= Chetan Singh =

Indian historian

Chetan Singh (born 1955) is an academic historian from Himachal Pradesh, India. He is noted for his work on the history of early modern and modern western Himalayas.

== Education ==
Chetan Singh did his schooling from the Lawrence School, Sanawar. He did his undergraduate studies at Delhi University's St Stephen's College. He did his PhD from the Centre for Historical Studies, Jawaharlal Nehru University.

== Career ==
Chetan Singh served as an academic historian at the Himachal Pradesh University in Shimla for nearly three decades. He also served as the Director of the Indian Institute of Advanced Studies (IIAS) in Shimla, from 2013 till 2016. Singh was the first ever Shimla-based scholar to head IIAS. He is a member of the editorial board of the Himachal Pradesh University Journal: Humanities and Social Sciences.

== Reception ==
Chetan Singh's 2019 book Himalayan Histories has received critical acclaim in the academia as well as mass media. In his review of this book, the American anthropologist William Sax commends Singh as "one of the most eminent historians of the western Himalaya", while describing the book as being focussed on "the pre-eminent role of regional gods (deota) in traditional and contemporary politics, and the complexities of Himalayan pastoralism."

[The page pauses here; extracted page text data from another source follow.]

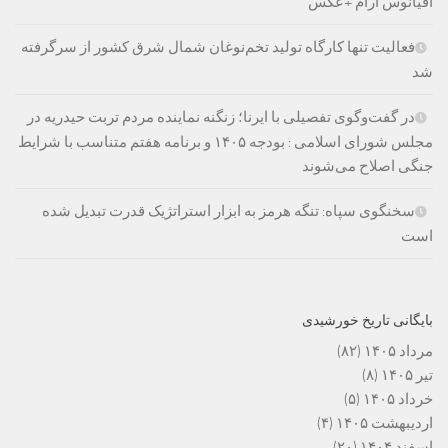
اقیانوس آرام +عکس
فعالیت تنها کارگاه تولید تخم‌نوغان شمال شرق کشور از سرگرفته
شد
در گفت‌وگوی تفصیلی با ایرنا؛ زنگنه نماینده مردم تربت حیدریه در
مجلس شورای اسلامی : بودجه ۱۴۰۵ و برنامه هفتم متناسب با شرایط
جنگی اصلاح می‌شوند
سخنگوی سپاه: تنگه هرمز به ابزار استراتژیک قدرت تبدیل شده
است
بایگانی تاریخ خورشیدی
مرداد ۱۴۰۵
(۸۲)
تیر ۱۴۰۵
(۸)
خرداد ۱۴۰۵
(۵)
اردیبهشت ۱۴۰۵
(۴)
اسفند ۱۴۰۴
(۲۰)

JM Baker deems Singh's Natural Premises (1998) to be the first environmental history of the region that now falls under the north Indian state of Himachal Pradesh. The book, Baker argues, is based on the assumption that the natural premises of this region, "i.e. the opportunities and constraints imposed by environmental parameters such as topography, climate, and natural resource endowments, significantly influence patterns of resource use and social, economic, and political organization". Nandini Sundar is more critical, arguing that this book offers a lot of interesting details but little as narrative or analysis. However, she adds that this book would be of interest to "someone looking for examples of ecological influences on economy and society."

== Bibliography ==
Books
- Himalayan Histories: Economy, Polity, Religious Traditions (2019)
- Recognizing Diversity: Society and Culture in the Himalaya (2011, edited volume)
- Natural Premises: Ecology and Peasant Life in the Western Himalaya, 1800-1950 (1998)
- Region and Empire: Panjab in the Seventeenth Century (1991)
Articles and book chapters

- Singh, Chetan. "Creation of “Scientific” Knowledge: The Asiatick Society and Exploration of the Himalaya, 1784–1850." In Connecting Territories, pp. 242-261. Brill, 2021.
- Singh, Chetan. "Constructing the State in the Western Himalaya." Journal of Punjab Studies 20 (2013).
- Singh, Chetan. "Pastoral people and shepherding practices in the Western Himalaya (Himachal Pradesh): A historical perspective." In Pastoral practices in High Asia, pp. 161–174. Springer, Dordrecht, 2012.
- Singh, Chetan. "Pastoralism and the making of colonial modernity in Kulu, 1850–1952." Nomadic peoples 13, no. 2 (2009): 65–83.
- Singh, Chetan. "The Place of Myth, Legend and Folklore in Western Himalayan History." Popular Literature and Pre-modern Societies in South Asia (2008): 41.
- Singh, Chetan. "Long-Term Dynamics of Geography, Religion, and Politics." Mountain Research and Development 26, no. 4 (2006): 328–335.
- Singh, Chetan, S. Laxman, and Thakur. "The Dhoom in Himachal Pradesh: Community Consciousness, Peasant Resistance or Political Intrigue." Where Mortals and Mountain Gods Meet: Society and Culture in Himachal Pradesh. Indian Institute of Advanced Studies, Simla (2002).
- Pirta, Raghubir Singh, and Chetan Singh. "The search for sustainable development in the Himalayas." Mountain Research and Development 21, no. 1 (2001): 30–33.
- Singh, Chetan. "A strategy of interdependence: Gaddi, peasant and state in Himachal." From tribe to caste. Indian Institute of Advanced Study, Shimla (1997): 374–386.